Exercise
Transcribe, word for word, all of the entries below, and exclude any pictures from the copy.

Camera calibration parameters
═══
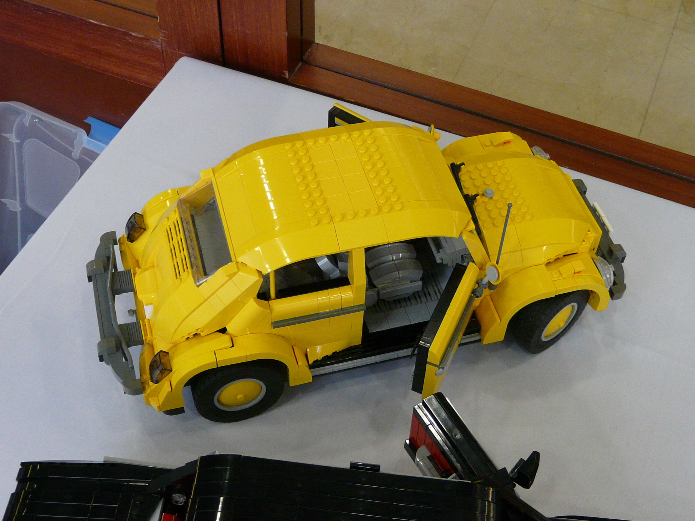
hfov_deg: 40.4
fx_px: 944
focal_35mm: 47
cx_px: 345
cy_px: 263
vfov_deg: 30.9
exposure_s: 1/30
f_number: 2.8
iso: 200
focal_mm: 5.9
═══
Response for this exercise
hfov_deg: 40.4
fx_px: 944
focal_35mm: 47
cx_px: 345
cy_px: 263
vfov_deg: 30.9
exposure_s: 1/30
f_number: 2.8
iso: 200
focal_mm: 5.9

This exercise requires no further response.